Jorge Bergoglio es un espíritu llamativo desde hace mucho tiempo y la mayoría de sus interlocutores así lo entiende. Se relaciona como nadie con los humildes, eso que para algunos es pura demagogia para otros es simple expresión de santidad.
Me convocó apenas asumió el gobierno Néstor Kirchner; transité dos veces el ida y vuelta entre su despacho y la Casa Rosada. Néstor era mi amigo, le costaba entender la importancia que yo le asignaba a su encuentro con el cardenal. Fue ahí que comencé a sospechar que al Presidente no le interesaba ninguna relación en la que no tuviera el rol de dominador. Kirchner no soportaba nada que no pudiera someter. El cardenal me interrogó finalmente, “su amigo leyó a Liddell Hart”; yo lo había leído y usé el humor para trasmitirle que en esas horas del poder lo importante no era la lectura.
Publiqué dos escritos que merecieron que me enviara dos largas cartas manuscritas en las que analiza mis ideas. Leerlas es una síntesis perfecta entre el talento y la humildad, es capaz de marcarme que las leyó más de una vez, hay en la letra una expresión de su personalidad que no requiere de grafólogos. Me envió otra ya como Santo Padre, donde hasta el remitente está con su propia caligrafía, como si el tiempo de los santos y los sabios transitara por el infinito.

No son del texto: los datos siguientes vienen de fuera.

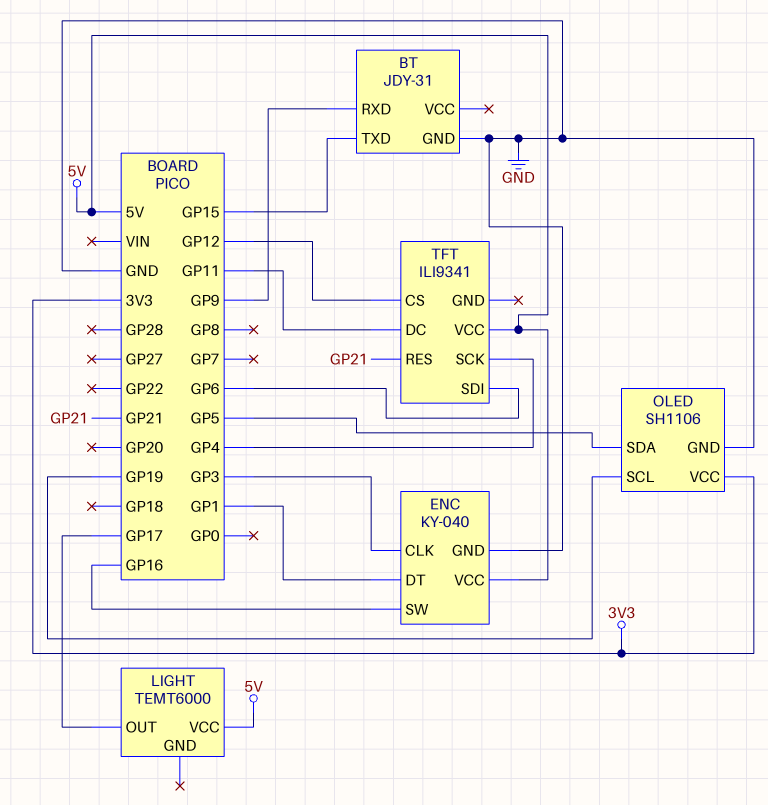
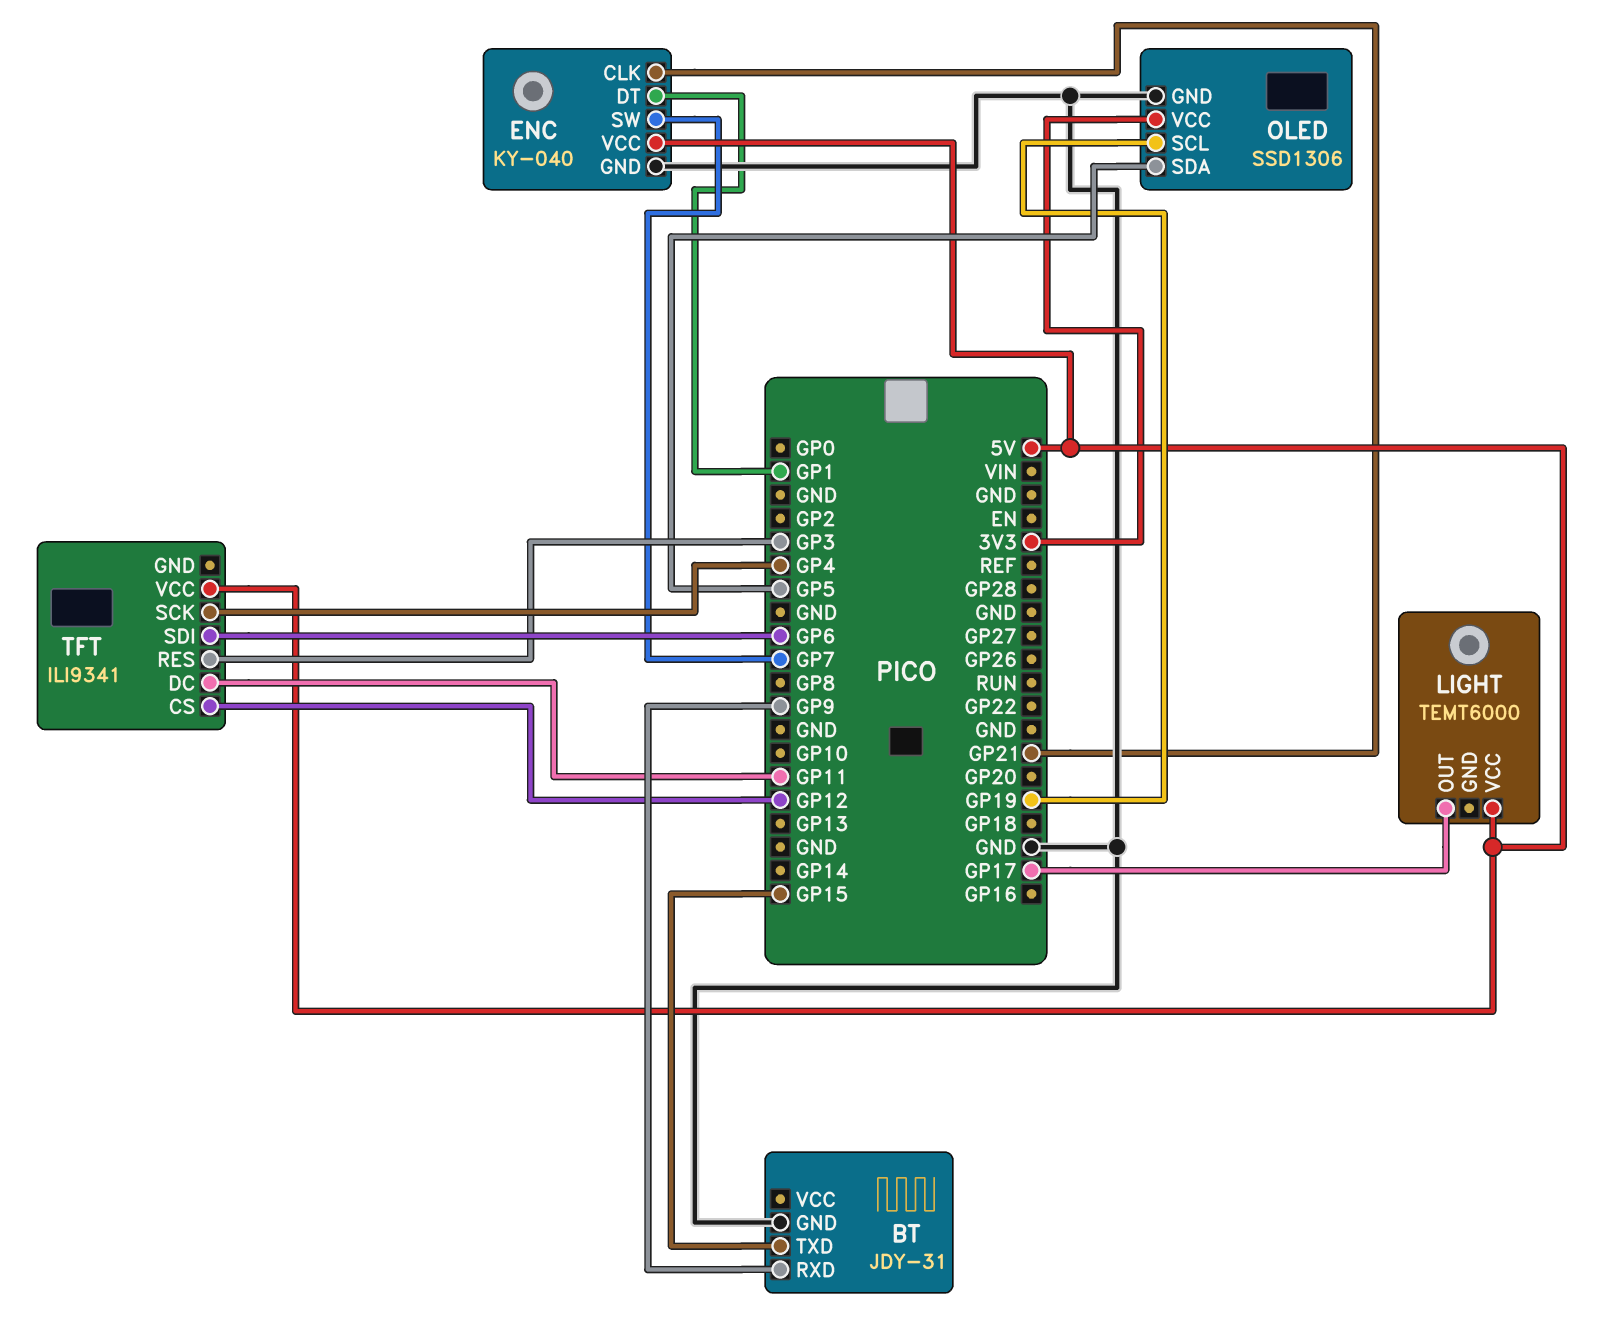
ENC pin CLK: GP3 -> GP21
ENC pin SW: GP16 -> GP7
OLED: SH1106 -> SSD1306
TFT pin RES: GP21 -> GP3

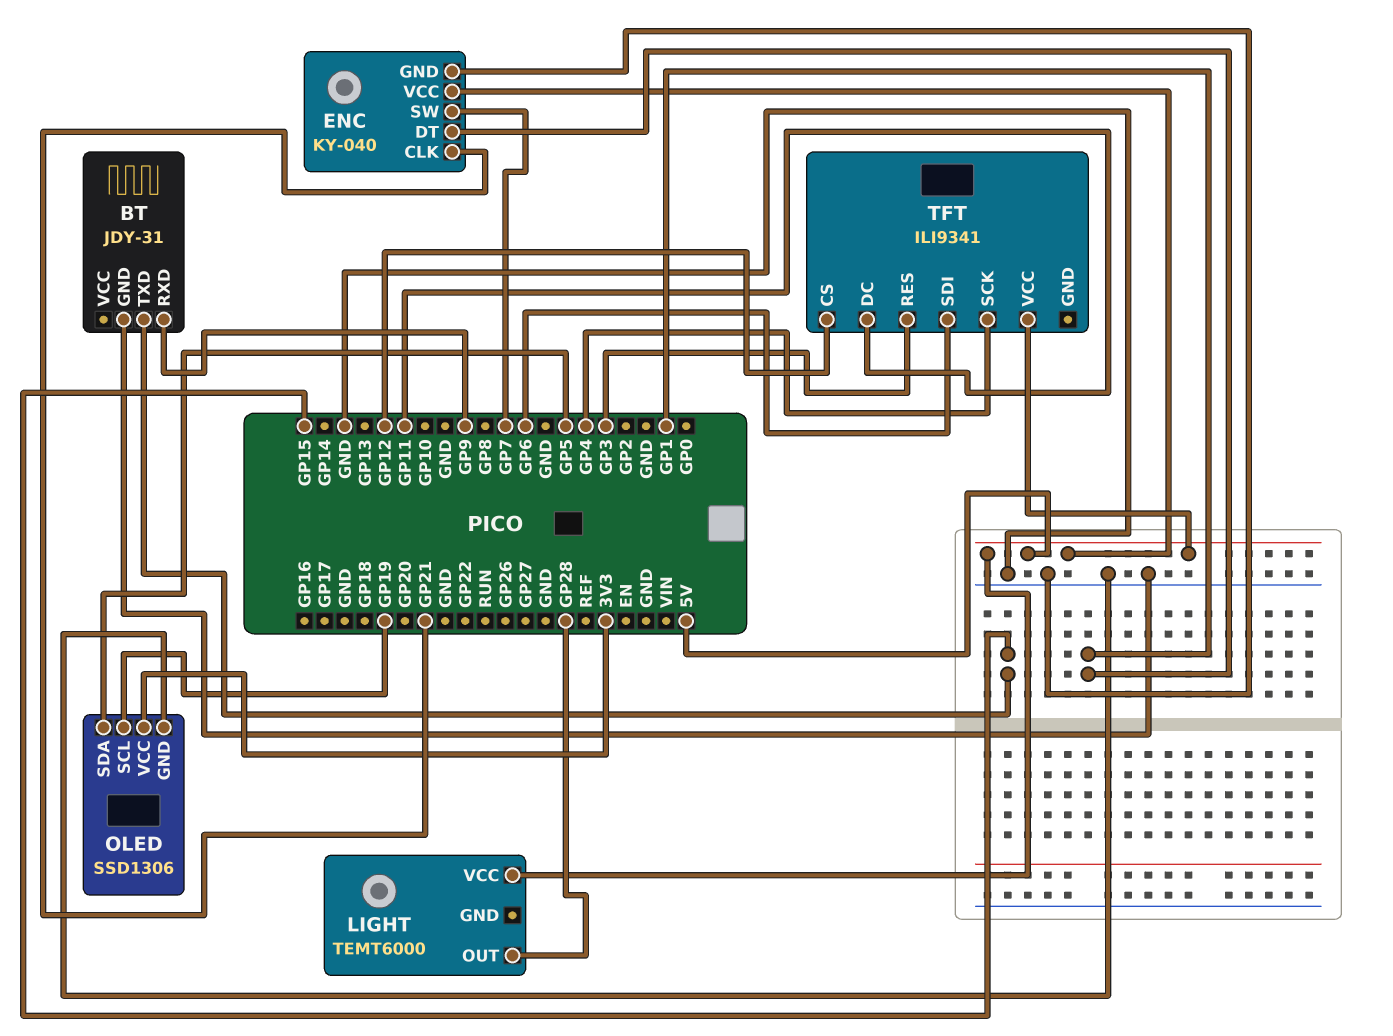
LIGHT pin OUT: GP17 -> GP28

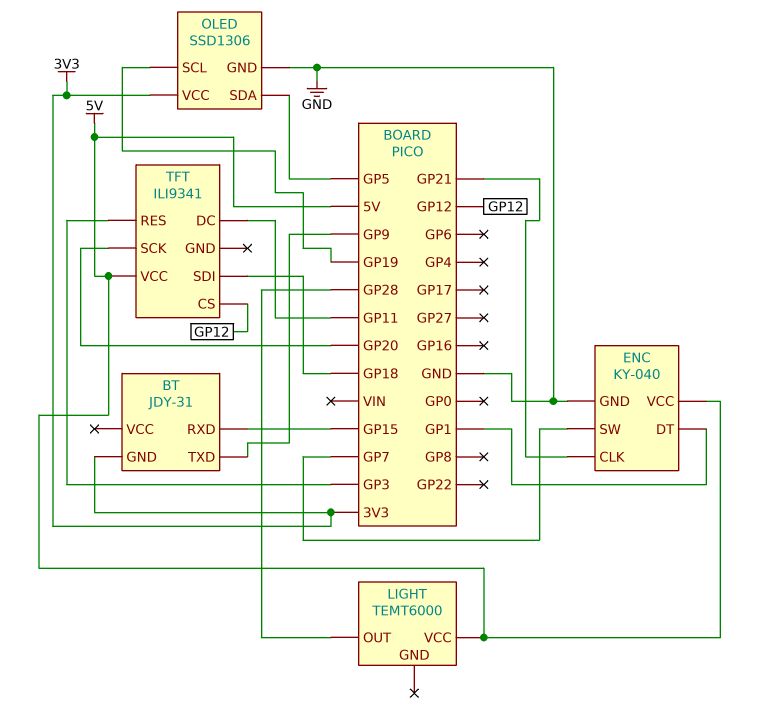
BT pin GND: GND -> 3V3
BT pin RXD: GP9 -> GP15
BT pin TXD: GP15 -> GP9
TFT pin SCK: GP4 -> GP20
TFT pin SDI: GP6 -> GP18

Asombra el peso de su palabra en los no creyentes, la manera en que impacta con sus gestos, ese lugar que sólo ocupan los que tienen sabiduría. Y qué importante fue que algún ser pequeño dudara de su pasado; esas dudas perversas permitieron transitar la pureza y la grandeza de un camino sin errores, de una vida consagrada al sacrificio y a los humildes, marcando el logro de una coherencia que sólo es posible en el camino de la fe. Sin duda sería triste revisar las oscuras vidas de sus detractores.

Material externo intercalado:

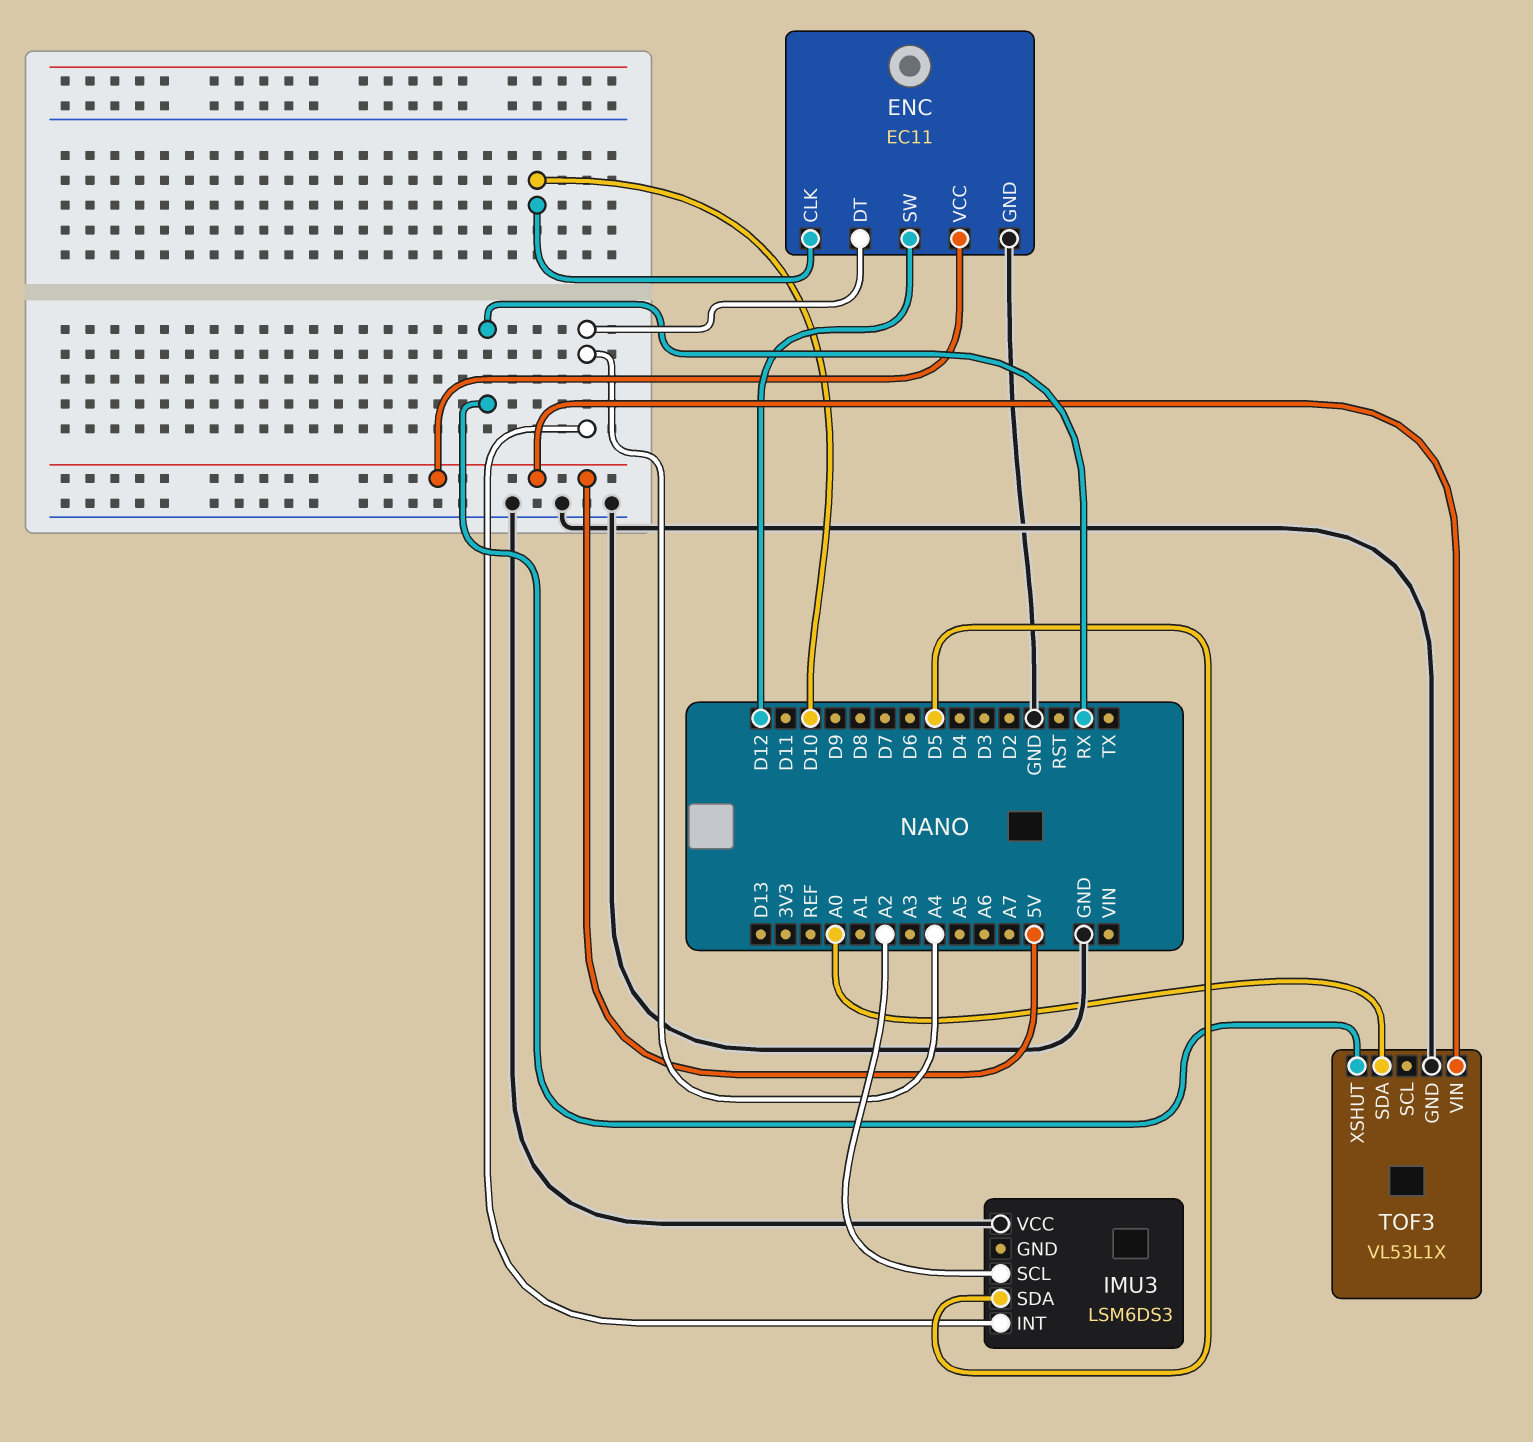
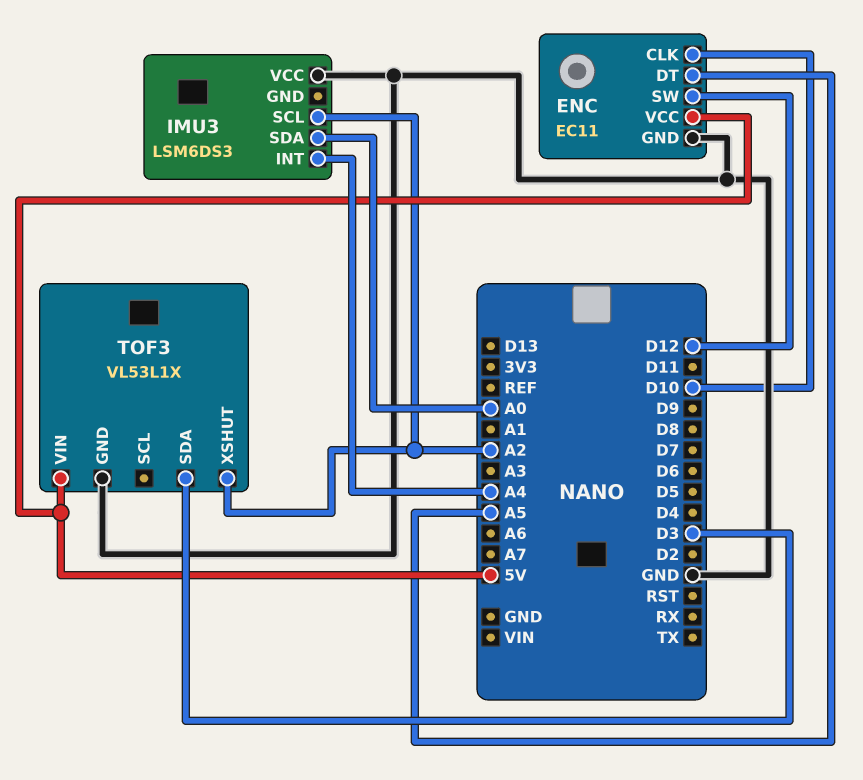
ENC pin DT: A4 -> A5
IMU3 pin SDA: D5 -> A0
TOF3 pin SDA: A0 -> D3
TOF3 pin XSHUT: RX -> A2

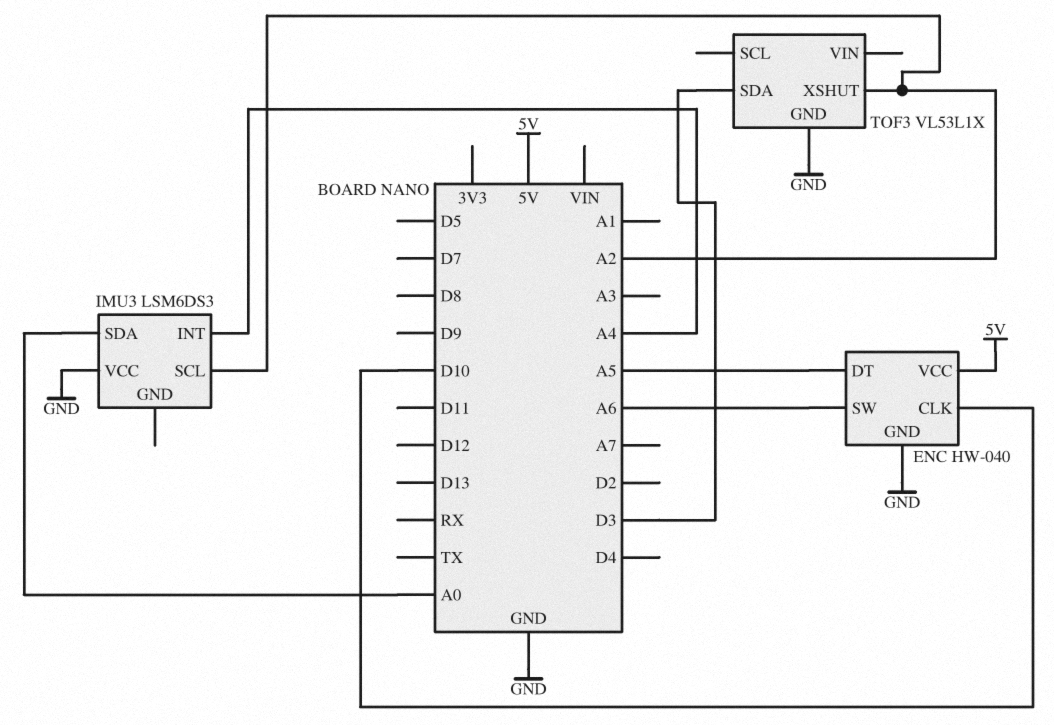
ENC: EC11 -> HW-040
ENC pin SW: D12 -> A6
TOF3 pin VIN: 5V -> none

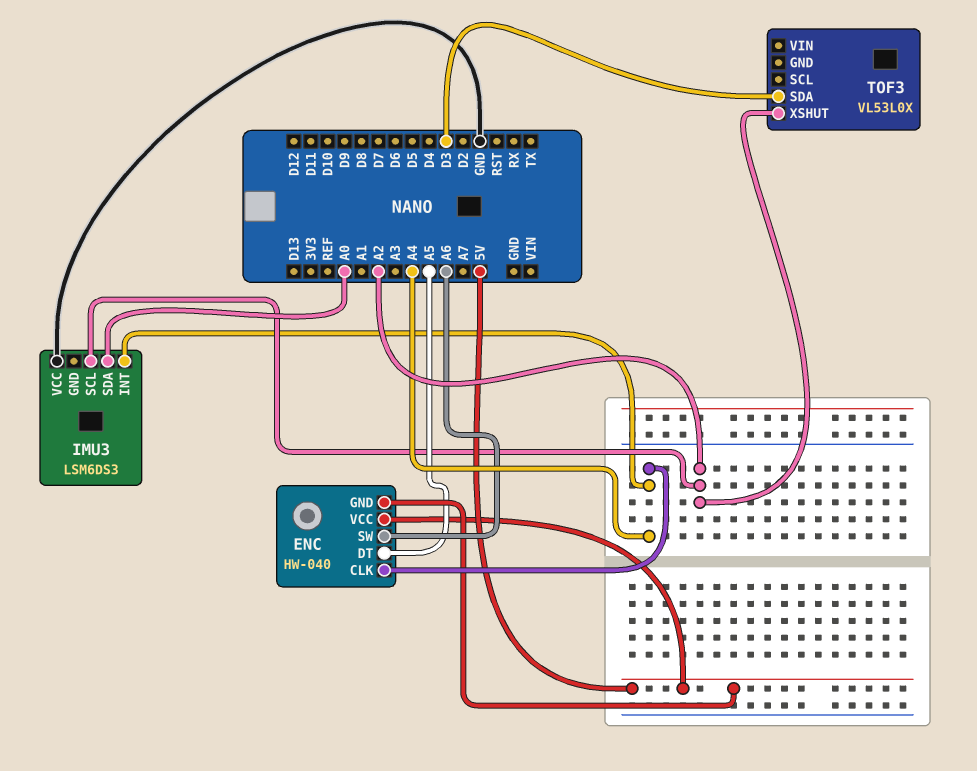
ENC pin CLK: D10 -> A4
ENC pin GND: GND -> 5V
TOF3: VL53L1X -> VL53L0X
TOF3 pin GND: GND -> none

Me costó entender su decisión de abandonar la Universidad: no era una decisión de abandonar el debate de ideas, era tan solo asentar la religión por encima de la política. En el puro debate intelectual las deserciones marcaban a la Compañía y a buena parte de la Iglesia. Llegó a Papa y señaló como nunca que las ideologías no podían ser las excusas que permitieran evitar o negar el testimonio. El valor está en la conducta de los hombres, sin ella poco o nada vale a veces el cinismo de las justificaciones ideológicas.
En un mundo donde parecía que el consumo nos indicaba el único camino hacia la felicidad, la Iglesia, a través de la fuerza de su nuevo pontífice, impuso la exigencia de la solidaridad y la verdadera justicia: la religión vino a cubrir las falencias del materialismo en cualquiera de sus versiones. Nos convoca a la fe y a la oración, no incurre en la superficialidad de conservadores y progresistas, actualiza las verdades eternas en la simpleza de su ejemplo personal.
Las últimas veces que estuve en su presencia sentí que la religión puede marcar diferencias en los que eligen su camino. Llamaba al asombro de sus interlocutores. Hoy su ejemplo produce efectos en todo el mundo. Nunca soñamos como país tener esa inmerecida trascendencia. Y conocerlo es el mejor regalo de la vida.
El autor es politólogo, ex titular del Comfer.